**PROBLEM DESCRIPTION**
In the records below, repeat word for word only the lines starting at the one that contains "focal_mm: 3.61" and ending at the one that contains "f_number: 1.5", pictures excluded.
#####
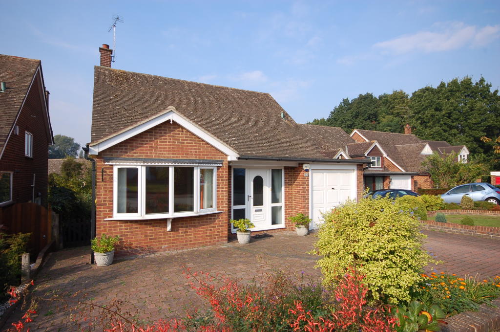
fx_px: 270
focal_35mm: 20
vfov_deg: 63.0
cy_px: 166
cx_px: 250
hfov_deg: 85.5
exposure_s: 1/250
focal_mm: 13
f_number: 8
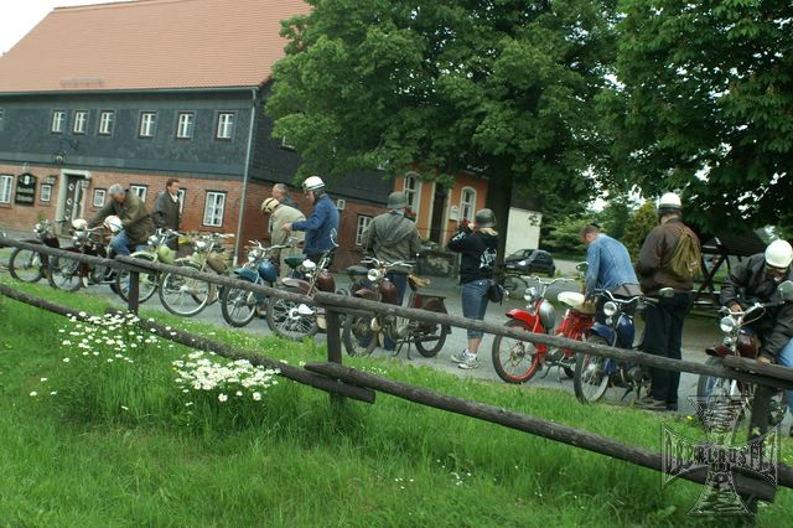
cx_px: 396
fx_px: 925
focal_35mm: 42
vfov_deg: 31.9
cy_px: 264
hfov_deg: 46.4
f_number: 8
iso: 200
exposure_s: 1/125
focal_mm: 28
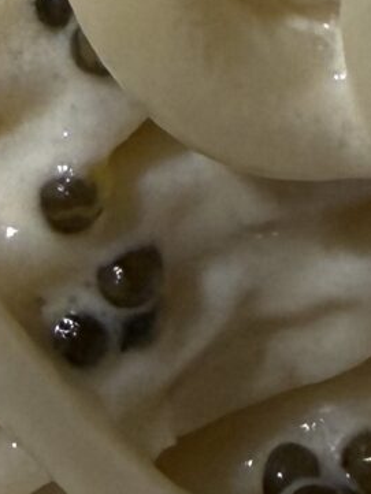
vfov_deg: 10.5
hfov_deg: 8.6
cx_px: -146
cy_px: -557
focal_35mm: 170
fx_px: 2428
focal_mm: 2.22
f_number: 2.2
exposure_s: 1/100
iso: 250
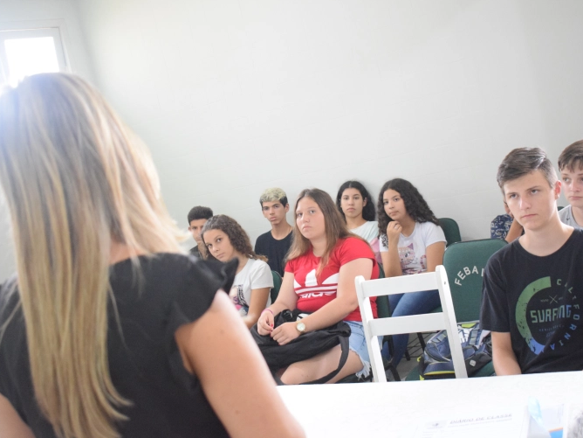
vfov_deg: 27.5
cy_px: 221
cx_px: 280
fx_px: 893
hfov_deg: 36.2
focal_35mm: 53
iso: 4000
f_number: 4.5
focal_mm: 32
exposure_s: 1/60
#####
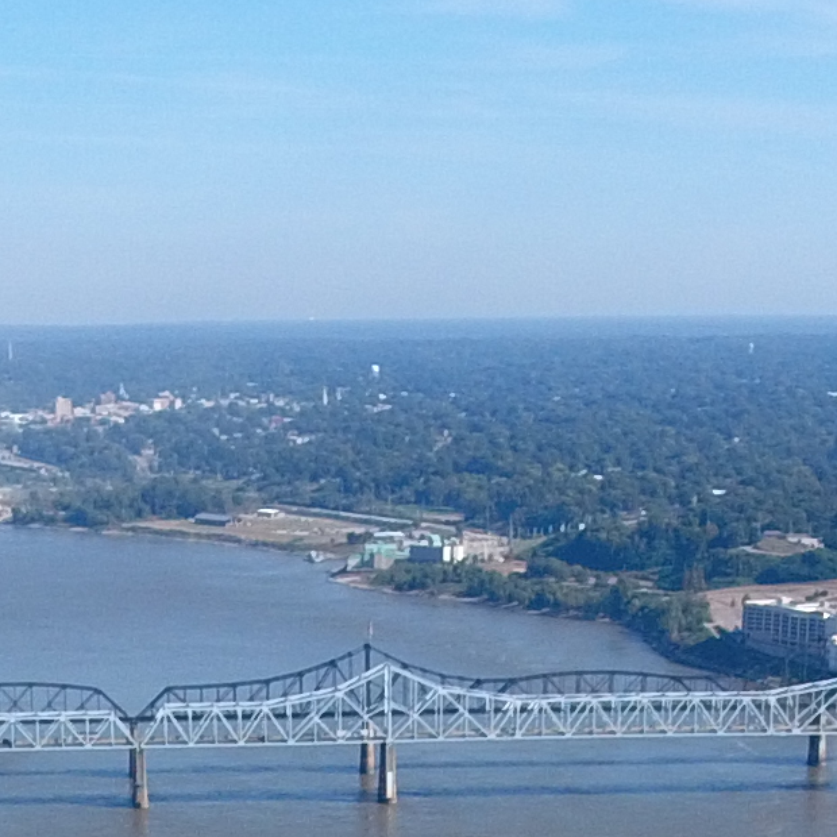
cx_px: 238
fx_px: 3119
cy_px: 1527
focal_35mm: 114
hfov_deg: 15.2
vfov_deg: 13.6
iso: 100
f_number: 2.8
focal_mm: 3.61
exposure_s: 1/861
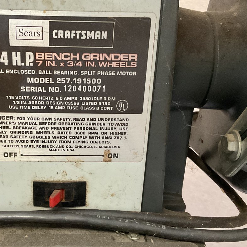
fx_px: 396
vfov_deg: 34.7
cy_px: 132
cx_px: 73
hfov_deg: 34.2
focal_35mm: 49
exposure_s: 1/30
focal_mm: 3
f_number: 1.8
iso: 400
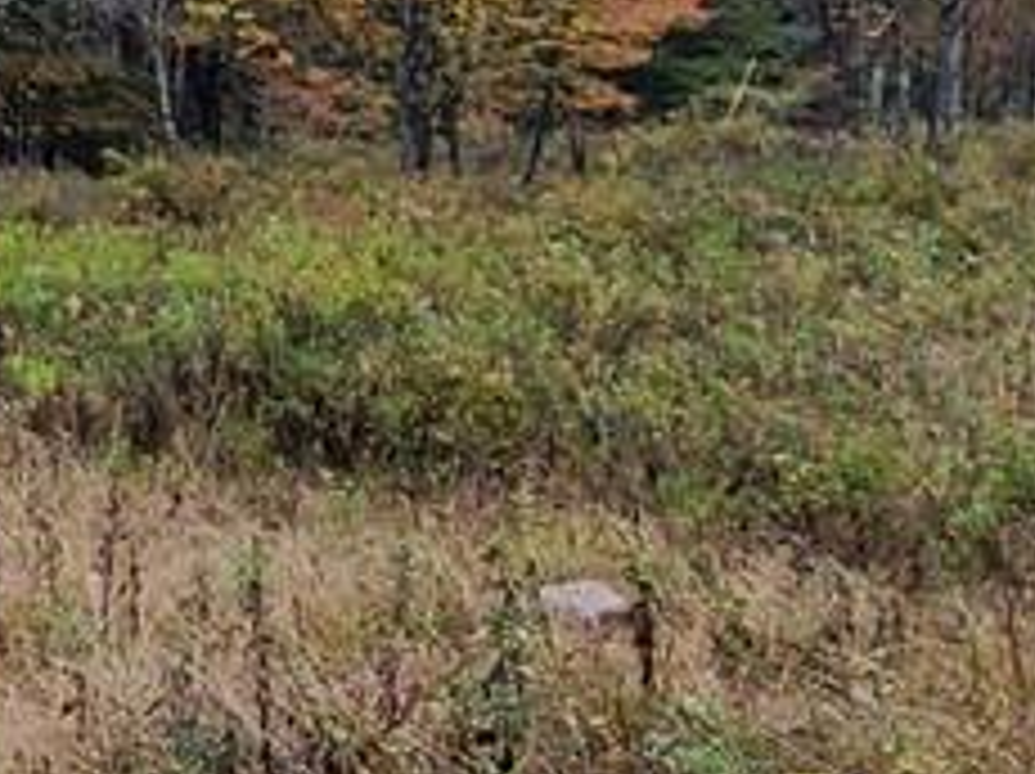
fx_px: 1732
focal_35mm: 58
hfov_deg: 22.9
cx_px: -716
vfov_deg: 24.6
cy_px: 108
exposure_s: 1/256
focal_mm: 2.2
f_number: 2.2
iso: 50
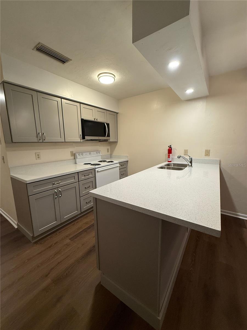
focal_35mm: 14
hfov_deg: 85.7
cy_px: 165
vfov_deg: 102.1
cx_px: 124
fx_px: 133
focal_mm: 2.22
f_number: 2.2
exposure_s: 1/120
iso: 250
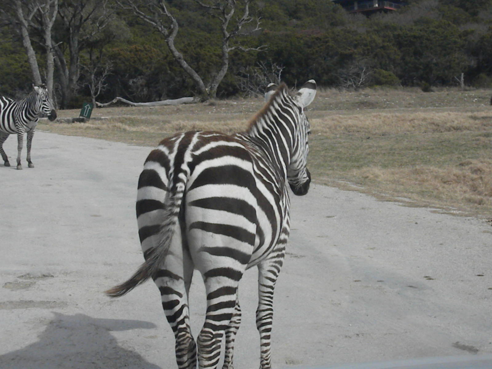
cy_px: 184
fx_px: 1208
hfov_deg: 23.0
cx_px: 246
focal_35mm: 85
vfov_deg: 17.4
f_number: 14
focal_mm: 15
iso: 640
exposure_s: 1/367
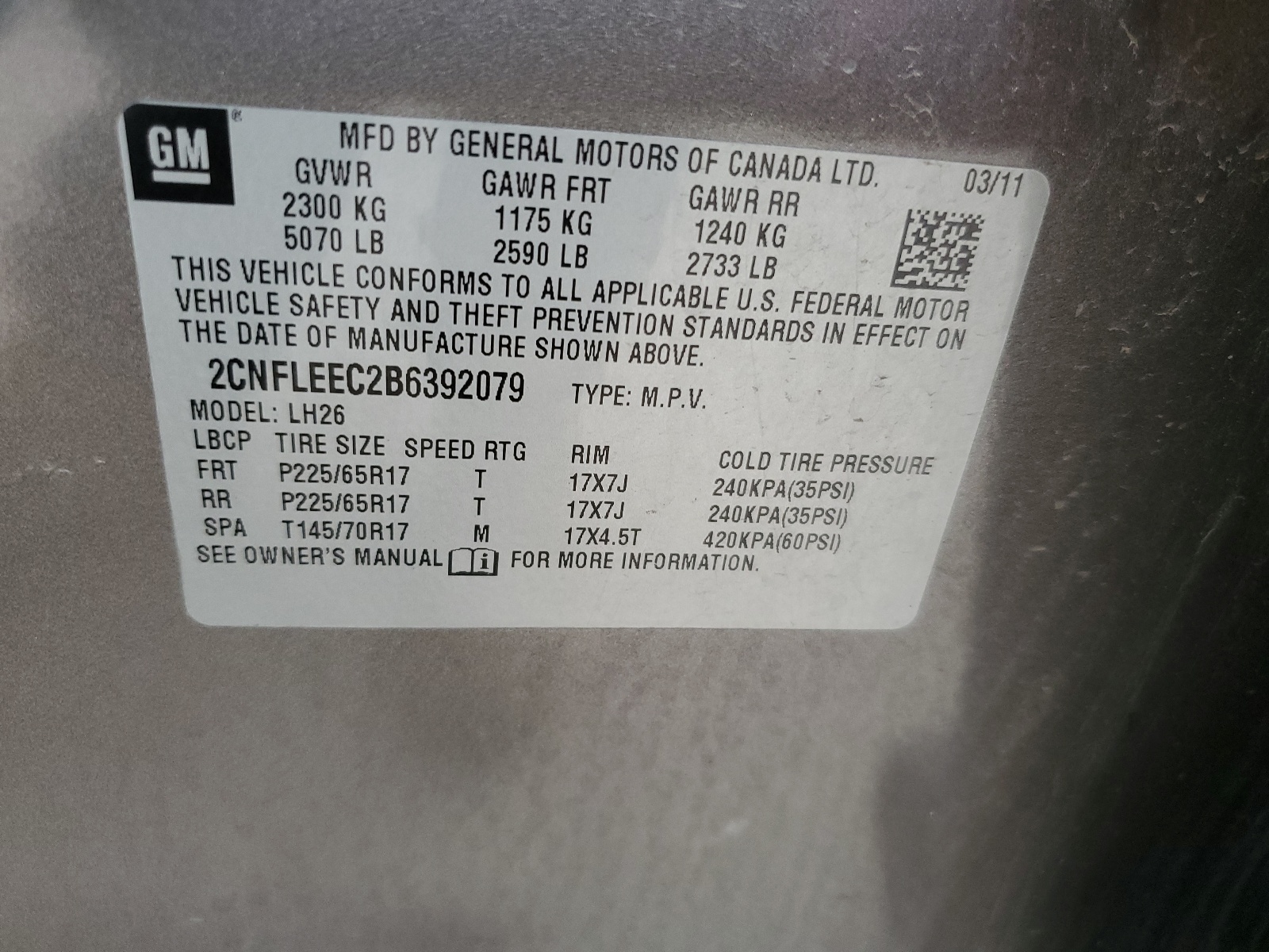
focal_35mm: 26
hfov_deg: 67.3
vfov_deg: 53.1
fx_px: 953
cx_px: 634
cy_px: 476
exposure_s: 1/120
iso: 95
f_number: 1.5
#####
**SOLUTION TO THE PROBLEM**
focal_mm: 3.61
exposure_s: 1/861
fx_px: 396
vfov_deg: 34.7
cy_px: 132
cx_px: 73
hfov_deg: 34.2
focal_35mm: 49
exposure_s: 1/30
focal_mm: 3
f_number: 1.8
iso: 400
fx_px: 1732
focal_35mm: 58
hfov_deg: 22.9
cx_px: -716
vfov_deg: 24.6
cy_px: 108
exposure_s: 1/256
focal_mm: 2.2
f_number: 2.2
iso: 50
focal_35mm: 14
hfov_deg: 85.7
cy_px: 165
vfov_deg: 102.1
cx_px: 124
fx_px: 133
focal_mm: 2.22
f_number: 2.2
exposure_s: 1/120
iso: 250
cy_px: 184
fx_px: 1208
hfov_deg: 23.0
cx_px: 246
focal_35mm: 85
vfov_deg: 17.4
f_number: 14
focal_mm: 15
iso: 640
exposure_s: 1/367
focal_35mm: 26
hfov_deg: 67.3
vfov_deg: 53.1
fx_px: 953
cx_px: 634
cy_px: 476
exposure_s: 1/120
iso: 95
f_number: 1.5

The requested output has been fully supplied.